ST. FRANCISVILLE — Following voter approval of a proposed home-rule charter in Tuesday’s election, West Feliciana Parish voters could be casting ballots April 6 for their first parish president.

Voters approved the charter by a vote of 2,659 to 2,337, according to unofficial returns from the Secretary of State’s Office. The unofficial voter turnout for the proposition was 65.9 percent, according to the office’s website.

The charter was written by a special commission appointed by the Police Jury last year and calls for a five-member Parish Council and a parish president.

One of the council members will be elected in parishwide voting, and voters will choose the other four in districts established by the current jurors.

Assistant District Attorney Mike Hughes said charter provisions pertaining to the organization and structure of the Parish Council will take effect at the end of the current seven jurors’ terms, which have three more years to run.

The seven jurors will continue representing their districts through the end of their terms, but the jury will be known as the Parish Council when the parish president takes office.

The charter’s other provisions take effect at midnight on the 30th day after the charter election results are promulgated by the Secretary of State’s Office, Hughes said.

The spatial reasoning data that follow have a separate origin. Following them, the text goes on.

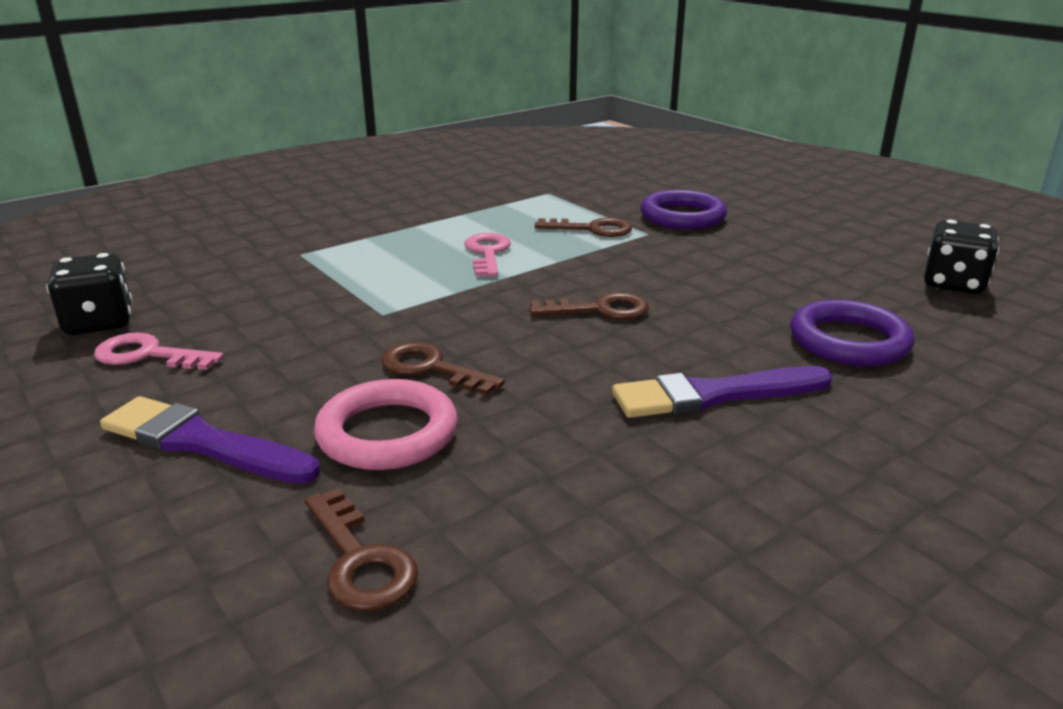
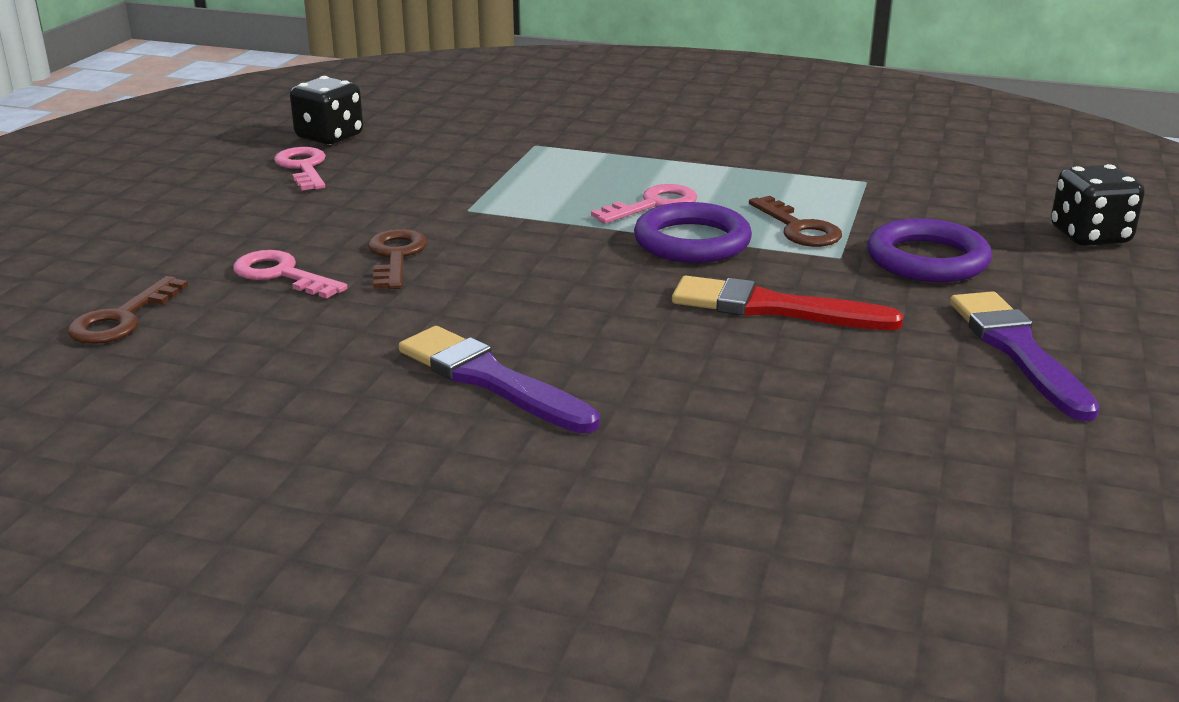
camera: 55 degrees right, 0 degrees up
(203, 443) = (210, 227): purple brush -> purple brush (1018, 350)
(387, 433) = (281, 275): pink ring -> pink key
(600, 310) = (600, 286): brown key -> none
(701, 272) = (773, 308): none -> red brush
(849, 341) = (710, 424): purple ring -> purple ring (692, 241)
(953, 284) = (1002, 465): black dice -> black dice (1090, 236)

The secretary of state has until Nov. 19 to promulgate the returns, said Meg Casper, press secretary for Secretary of State Tom Schedler.

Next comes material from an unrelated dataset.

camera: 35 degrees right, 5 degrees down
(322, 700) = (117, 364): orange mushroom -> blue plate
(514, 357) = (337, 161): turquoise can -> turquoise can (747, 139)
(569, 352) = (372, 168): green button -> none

A parish president must be elected on the next available state election day, which is April 6, Hughes said. Qualifying for the post will be Feb. 13-15.

Police Juror Lea Williams announced Tuesday night she will run for the office. Former state Rep. Tom McVea, who also served on the Police Jury, said he is considering a run for parish president, but has not made a final decision.

“I didn’t think it would pass, but it did,” McVea said.

“I wasn’t surprised that it passed because most of the people I’d been speaking with said they were going to vote for it,” said Jack Hanemann, chairman of the charter commission.

“Change comes slow up here. It was a very pleasing thing to have it pass on the first try.”

Juror Otis Wilson also said he was surprised that the measure won voter approval. Wilson and three other black residents, including Juror Melvin Young, urged voters in a pre-election mailing to reject the charter, saying the new council will dilute black representation in parish government.

They also said no blacks served on the charter commission, which was appointed by the jurors who left office Dec. 31.

Lula London, who joined Wilson, Young and the Rev. John Lee in signing the mailed election piece, was the only black resident to apply for a seat on the commission, but jurors said she was ineligible to serve because she had a pending lawsuit against the parish.

Wilson said he is not sure the jury can equitably divide the parish into four districts that would not dilute the voting strength of black residents.

“I know we’re going to write letters to the Justice Department and have them look at it,” Wilson said.

Hughes and Hanemann said the U.S. Department of Justice will have to preclear the redistricting plan before council members can be elected from them.

They said, however, they are not certain whether the Justice Department must approve the election for parish president.

The charter says the parish president, who will be in charge of day-to-day operations, will be paid an annual salary equal to the average of the salaries of the clerk of court, sheriff and assessor. Council members will be paid $800 per month without retirement or other benefits.

Council members and the parish president are limited to two full terms in office.